**Set task**
Extract every line of the entries below verbatim, with no character added, dropped, or altered.

== Supplied material

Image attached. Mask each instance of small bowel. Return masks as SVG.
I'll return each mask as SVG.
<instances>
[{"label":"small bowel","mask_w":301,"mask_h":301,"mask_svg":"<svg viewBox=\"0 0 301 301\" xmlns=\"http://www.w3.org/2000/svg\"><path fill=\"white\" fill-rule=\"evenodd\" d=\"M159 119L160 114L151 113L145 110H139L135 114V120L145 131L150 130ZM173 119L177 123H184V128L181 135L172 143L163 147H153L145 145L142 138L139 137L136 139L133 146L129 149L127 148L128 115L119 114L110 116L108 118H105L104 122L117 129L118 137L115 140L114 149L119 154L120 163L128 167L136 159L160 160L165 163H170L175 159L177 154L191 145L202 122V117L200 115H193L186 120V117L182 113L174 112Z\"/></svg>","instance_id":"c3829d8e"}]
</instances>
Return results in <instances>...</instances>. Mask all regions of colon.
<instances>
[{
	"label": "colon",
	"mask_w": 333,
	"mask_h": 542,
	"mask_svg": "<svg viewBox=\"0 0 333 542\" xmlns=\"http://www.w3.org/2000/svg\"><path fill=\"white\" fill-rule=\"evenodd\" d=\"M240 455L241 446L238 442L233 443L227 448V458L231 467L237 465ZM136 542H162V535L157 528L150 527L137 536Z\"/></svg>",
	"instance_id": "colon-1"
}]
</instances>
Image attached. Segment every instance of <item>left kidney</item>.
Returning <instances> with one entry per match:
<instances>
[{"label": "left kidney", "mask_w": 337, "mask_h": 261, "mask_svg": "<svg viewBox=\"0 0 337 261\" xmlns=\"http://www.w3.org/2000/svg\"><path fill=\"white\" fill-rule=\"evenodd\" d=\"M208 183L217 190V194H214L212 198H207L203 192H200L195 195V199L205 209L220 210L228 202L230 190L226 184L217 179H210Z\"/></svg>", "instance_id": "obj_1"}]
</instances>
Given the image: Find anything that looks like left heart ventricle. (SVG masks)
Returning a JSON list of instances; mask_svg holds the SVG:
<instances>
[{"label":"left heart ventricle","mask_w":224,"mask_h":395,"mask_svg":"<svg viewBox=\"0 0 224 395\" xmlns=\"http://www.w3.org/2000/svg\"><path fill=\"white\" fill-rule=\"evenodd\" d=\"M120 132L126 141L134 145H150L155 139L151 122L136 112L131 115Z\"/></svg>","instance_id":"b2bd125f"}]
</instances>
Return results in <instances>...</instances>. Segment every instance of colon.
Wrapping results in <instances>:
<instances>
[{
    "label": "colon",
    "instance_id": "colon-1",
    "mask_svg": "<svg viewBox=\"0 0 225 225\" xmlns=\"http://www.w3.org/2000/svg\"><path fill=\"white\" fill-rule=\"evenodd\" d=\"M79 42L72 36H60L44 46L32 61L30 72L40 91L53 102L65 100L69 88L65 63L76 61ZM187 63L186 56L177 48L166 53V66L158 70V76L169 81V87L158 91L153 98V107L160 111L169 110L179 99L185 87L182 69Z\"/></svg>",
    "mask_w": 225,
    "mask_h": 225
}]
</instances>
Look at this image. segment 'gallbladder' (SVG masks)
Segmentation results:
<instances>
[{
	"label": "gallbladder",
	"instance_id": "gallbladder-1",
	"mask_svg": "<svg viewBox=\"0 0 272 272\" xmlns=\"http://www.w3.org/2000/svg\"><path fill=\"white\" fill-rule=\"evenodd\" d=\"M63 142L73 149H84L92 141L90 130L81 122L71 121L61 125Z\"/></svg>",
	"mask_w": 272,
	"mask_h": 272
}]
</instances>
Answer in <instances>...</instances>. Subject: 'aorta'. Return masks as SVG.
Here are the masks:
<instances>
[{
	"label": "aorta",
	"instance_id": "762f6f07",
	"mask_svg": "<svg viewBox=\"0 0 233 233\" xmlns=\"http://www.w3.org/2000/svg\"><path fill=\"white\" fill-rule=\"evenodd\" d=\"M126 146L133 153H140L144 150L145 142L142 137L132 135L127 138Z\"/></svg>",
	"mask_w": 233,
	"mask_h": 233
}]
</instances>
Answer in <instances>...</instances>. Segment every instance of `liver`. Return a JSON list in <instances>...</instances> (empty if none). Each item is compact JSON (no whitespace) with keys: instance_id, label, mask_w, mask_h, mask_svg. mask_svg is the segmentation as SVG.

====

**Response to the task**
Image attached. Mask each instance of small bowel. Return masks as SVG.
I'll return each mask as SVG.
<instances>
[{"label":"small bowel","mask_w":301,"mask_h":301,"mask_svg":"<svg viewBox=\"0 0 301 301\" xmlns=\"http://www.w3.org/2000/svg\"><path fill=\"white\" fill-rule=\"evenodd\" d=\"M159 119L160 114L151 113L145 110H139L135 114V120L145 131L150 130ZM173 119L177 123H184V128L181 135L172 143L163 147H153L145 145L142 138L139 137L136 139L133 146L129 149L127 148L128 115L119 114L110 116L108 118H105L104 122L117 129L118 137L115 140L114 149L119 154L120 163L128 167L136 159L160 160L165 163H170L175 159L177 154L191 145L202 122V117L200 115H193L186 120V117L182 113L174 112Z\"/></svg>","instance_id":"c3829d8e"}]
</instances>
Return results in <instances>...</instances>. Mask all regions of colon.
<instances>
[{
	"label": "colon",
	"mask_w": 333,
	"mask_h": 542,
	"mask_svg": "<svg viewBox=\"0 0 333 542\" xmlns=\"http://www.w3.org/2000/svg\"><path fill=\"white\" fill-rule=\"evenodd\" d=\"M240 455L241 446L238 442L233 443L227 448V458L231 467L237 465ZM136 542H162V535L157 528L150 527L137 536Z\"/></svg>",
	"instance_id": "colon-1"
}]
</instances>
Image attached. Segment every instance of <item>left kidney</item>.
Returning <instances> with one entry per match:
<instances>
[{"label": "left kidney", "mask_w": 337, "mask_h": 261, "mask_svg": "<svg viewBox=\"0 0 337 261\" xmlns=\"http://www.w3.org/2000/svg\"><path fill=\"white\" fill-rule=\"evenodd\" d=\"M208 183L217 190V194H214L212 198H207L203 192H200L195 195V199L205 209L220 210L228 202L230 190L226 184L217 179H210Z\"/></svg>", "instance_id": "obj_1"}]
</instances>
Given the image: Find anything that looks like left heart ventricle. (SVG masks)
Returning a JSON list of instances; mask_svg holds the SVG:
<instances>
[{"label":"left heart ventricle","mask_w":224,"mask_h":395,"mask_svg":"<svg viewBox=\"0 0 224 395\" xmlns=\"http://www.w3.org/2000/svg\"><path fill=\"white\" fill-rule=\"evenodd\" d=\"M120 132L126 141L134 145H150L155 139L151 122L136 112L131 115Z\"/></svg>","instance_id":"b2bd125f"}]
</instances>
Return results in <instances>...</instances>. Segment every instance of colon.
Wrapping results in <instances>:
<instances>
[{
    "label": "colon",
    "instance_id": "colon-1",
    "mask_svg": "<svg viewBox=\"0 0 225 225\" xmlns=\"http://www.w3.org/2000/svg\"><path fill=\"white\" fill-rule=\"evenodd\" d=\"M79 42L72 36H60L44 46L32 61L30 72L40 91L53 102L65 100L69 88L65 63L76 61ZM187 63L186 56L177 48L166 53V66L158 70V76L169 81V87L158 91L153 98V107L160 111L169 110L179 99L185 87L182 69Z\"/></svg>",
    "mask_w": 225,
    "mask_h": 225
}]
</instances>
Look at this image. segment 'gallbladder' (SVG masks)
Segmentation results:
<instances>
[{
	"label": "gallbladder",
	"instance_id": "gallbladder-1",
	"mask_svg": "<svg viewBox=\"0 0 272 272\" xmlns=\"http://www.w3.org/2000/svg\"><path fill=\"white\" fill-rule=\"evenodd\" d=\"M63 142L73 149H84L92 141L90 130L81 122L71 121L61 125Z\"/></svg>",
	"mask_w": 272,
	"mask_h": 272
}]
</instances>
Answer in <instances>...</instances>. Subject: 'aorta'. Return masks as SVG.
Here are the masks:
<instances>
[{
	"label": "aorta",
	"instance_id": "762f6f07",
	"mask_svg": "<svg viewBox=\"0 0 233 233\" xmlns=\"http://www.w3.org/2000/svg\"><path fill=\"white\" fill-rule=\"evenodd\" d=\"M126 146L133 153H140L144 150L145 142L142 137L132 135L127 138Z\"/></svg>",
	"mask_w": 233,
	"mask_h": 233
}]
</instances>
Answer in <instances>...</instances>. Segment every instance of `liver`. Return a JSON list in <instances>...</instances> (empty if none). Each item is compact JSON (no whitespace) with keys: instance_id, label, mask_w, mask_h, mask_svg. mask_svg is the segmentation as SVG.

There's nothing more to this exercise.